First came Bear Stearns, then mortgage lenders and borrowers, followed by Fannie Mae and Freddie Mac: They’ve all looked to Uncle Sam for a bailout, and now the word around Washington is that Detroit will be next on the taxpayer supplicant list.
Bear Stearns wasn’t a bailout. It was a buy out, orchestrated by the government to protect our nations financial infrastructure.
Detroit’s political calculation is plain: Having seen the way Washington has bowed to rescue the mortgage industry and Wall Street, why shouldn’t auto makers give it a try? Michigan is up for grabs in the election, so now is the time to strike with a goal of getting the Bush Administration and both Presidential candidates to agree.
Many of us have already done our part. I own two American cars, both rare examples of exceptional design and appeal. A Chevy Suburban and a Chrysler 300C, both with advanced safety features and cylinder-deactivation technologies that allow for fuel efficiency that belies their size and utility.
None of us should be expected to pay to allow Detroit to play. Our American automakers, as much as most consumers would hate to see them fail, deserve their fate. Our political integrity (I know – that’s an oxymoron) should not be allowed to be held hostage.
They are not victims of the fear and economic conditions brought on by an act of terrorism like the airlines.
They are not critical to our financial system as our major banking and mortgage institutions are.
They are public (most of the time – Cerberus-owned Chrysler a current exception) companies that operate in a free (albeit heavily regulated) market.
While they may have been severely impacted by a spike in fuel prices and a concurrent (and resultant) recession, they are not victims of it.
The car makers can also claim with justification to have been hurt as badly as anyone by Washington’s policy blunders. The weak dollar has contributed to the spike in oil prices that has socked their most profitable vehicles. And the nonsensical way that fuel-economy standards force Detroit to subsidize cars that consumers won’t buy has helped put the Big Three in this hole.
Over the last two decades or so, the vehicles with the highest sales numbers have been either a four door family sedan or a pickup truck. The Big Three have dominated one and consistently ignored the other.
Auto industry publications have been imploring the “Big Three” to be competitive in the family sedan segment for decades while the Japanese, primarily with the Camry and Accord, have almost completely poached the market. Market trends have driven fuel economy for decades as well and the Big Three have ignored the signs. I don’t begrudge them the success they have had in the light truck and SUV segment – but at the same time ignoring the rest of the market has for years left them vulnerable to the inevitable day that gas prices would adjust for inflation, let alone represent a crisis as demand has outstripped supply.
Americans won’t buy the cars that the Big Three have had to subsidize because the product, until only relatively recently, has lacked quality and appeal. When Honda and Toyota build factories in America to build the cars that GM, Ford and Chrysler claim aren’t profitable, their argument falls apart.
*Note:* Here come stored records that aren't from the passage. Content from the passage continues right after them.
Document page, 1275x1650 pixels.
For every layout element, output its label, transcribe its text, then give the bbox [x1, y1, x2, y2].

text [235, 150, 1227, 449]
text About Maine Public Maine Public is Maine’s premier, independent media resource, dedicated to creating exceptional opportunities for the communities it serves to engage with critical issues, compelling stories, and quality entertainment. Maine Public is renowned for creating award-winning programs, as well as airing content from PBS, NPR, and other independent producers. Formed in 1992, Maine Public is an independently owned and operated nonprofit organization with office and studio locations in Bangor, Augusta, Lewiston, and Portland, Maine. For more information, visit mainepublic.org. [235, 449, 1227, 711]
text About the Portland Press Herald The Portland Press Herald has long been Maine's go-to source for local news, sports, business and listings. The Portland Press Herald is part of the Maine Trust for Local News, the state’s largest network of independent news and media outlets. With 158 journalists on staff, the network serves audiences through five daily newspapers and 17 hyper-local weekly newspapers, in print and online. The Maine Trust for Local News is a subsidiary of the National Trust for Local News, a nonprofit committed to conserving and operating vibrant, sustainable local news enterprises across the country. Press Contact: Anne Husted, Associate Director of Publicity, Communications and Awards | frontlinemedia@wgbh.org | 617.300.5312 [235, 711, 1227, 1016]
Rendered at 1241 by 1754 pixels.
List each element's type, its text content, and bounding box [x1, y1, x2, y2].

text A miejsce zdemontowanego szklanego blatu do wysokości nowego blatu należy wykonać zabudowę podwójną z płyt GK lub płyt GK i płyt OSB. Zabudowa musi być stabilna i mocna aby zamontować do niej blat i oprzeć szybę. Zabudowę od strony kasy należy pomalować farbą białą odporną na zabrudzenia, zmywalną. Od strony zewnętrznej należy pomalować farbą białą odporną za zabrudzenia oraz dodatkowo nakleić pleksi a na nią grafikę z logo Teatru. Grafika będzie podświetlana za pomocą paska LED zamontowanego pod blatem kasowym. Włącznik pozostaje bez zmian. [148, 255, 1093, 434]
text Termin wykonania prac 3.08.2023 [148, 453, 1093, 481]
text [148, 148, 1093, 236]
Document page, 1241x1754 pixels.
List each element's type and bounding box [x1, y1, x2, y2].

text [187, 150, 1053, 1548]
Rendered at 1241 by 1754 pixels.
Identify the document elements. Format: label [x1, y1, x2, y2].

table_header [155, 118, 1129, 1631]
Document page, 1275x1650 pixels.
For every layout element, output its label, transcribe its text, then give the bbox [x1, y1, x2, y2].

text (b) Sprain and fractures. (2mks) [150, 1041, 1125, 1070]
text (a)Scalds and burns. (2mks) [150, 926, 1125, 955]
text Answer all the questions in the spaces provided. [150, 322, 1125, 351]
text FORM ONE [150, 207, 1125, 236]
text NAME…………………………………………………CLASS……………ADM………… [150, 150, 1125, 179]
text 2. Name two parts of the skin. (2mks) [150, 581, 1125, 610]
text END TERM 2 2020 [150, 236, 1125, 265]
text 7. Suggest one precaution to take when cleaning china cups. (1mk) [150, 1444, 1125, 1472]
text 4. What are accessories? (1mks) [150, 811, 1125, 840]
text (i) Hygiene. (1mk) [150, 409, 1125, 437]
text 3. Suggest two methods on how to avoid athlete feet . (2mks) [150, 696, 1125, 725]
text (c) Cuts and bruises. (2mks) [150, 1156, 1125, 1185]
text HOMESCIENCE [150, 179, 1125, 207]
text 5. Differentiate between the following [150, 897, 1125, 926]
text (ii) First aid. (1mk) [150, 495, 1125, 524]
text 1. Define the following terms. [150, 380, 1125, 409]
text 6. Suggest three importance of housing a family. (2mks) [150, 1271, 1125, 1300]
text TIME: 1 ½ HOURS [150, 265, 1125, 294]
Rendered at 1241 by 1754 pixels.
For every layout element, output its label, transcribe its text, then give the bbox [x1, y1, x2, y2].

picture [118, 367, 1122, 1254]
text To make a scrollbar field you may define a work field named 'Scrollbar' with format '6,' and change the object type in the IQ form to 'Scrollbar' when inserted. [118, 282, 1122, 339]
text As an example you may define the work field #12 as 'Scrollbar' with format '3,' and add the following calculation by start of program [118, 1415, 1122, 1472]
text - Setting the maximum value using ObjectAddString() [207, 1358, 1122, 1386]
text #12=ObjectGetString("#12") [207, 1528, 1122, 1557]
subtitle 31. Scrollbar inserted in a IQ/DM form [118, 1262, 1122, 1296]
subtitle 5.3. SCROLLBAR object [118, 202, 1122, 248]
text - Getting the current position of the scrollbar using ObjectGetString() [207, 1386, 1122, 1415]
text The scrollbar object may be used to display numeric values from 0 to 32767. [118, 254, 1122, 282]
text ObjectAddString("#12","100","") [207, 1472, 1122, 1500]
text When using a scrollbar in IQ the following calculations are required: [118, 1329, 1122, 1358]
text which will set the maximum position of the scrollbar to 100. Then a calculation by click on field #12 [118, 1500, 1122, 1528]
There also happens to be a thriving U.S. auto industry outside of Michigan. These plants are owned by foreign companies, but they employ 92,000 Americans and build and sell cars here. Tens of thousands of their shareholders are Americans.
Certainly the UAW shares a large share of the blame. Their myopic strategy of bleeding their host to death, ignoring market conditions and grossly over-valuing their collective services have forced the Big Three to cut content and engineering to compete on price with the Japanese. The result is a widening of the already formidable gap in quality further undermining consumer goodwill and forcing American domestic brand loyalty beyond its limits. In the end the UAW will be left holding the bag.
A bailout at this point is a really bad idea. First of all, it’s been done before – at least once. The result? The Chrysler minivan which simultaneously saved Chrysler and emasculated millions of American males.
More importantly, our long standing economic dominance in the world is predicated on the fact that capital and talent is free to find it’s highest and best use. Pouring billions of capital into a national bailout is exactly the wrong move, evidenced by the extended Japanese recession not all that many years ago. Good money was sent after bad. Capital became scarce. Failed business models and management teams were kept on life support rather than being forced to retool and reinvent.
Regardless of where and why these federal bailouts started, American taxpayers can’t save everyone. The only way to stop this parade of supplicants is to start saying no — and Detroit is as good a place as any.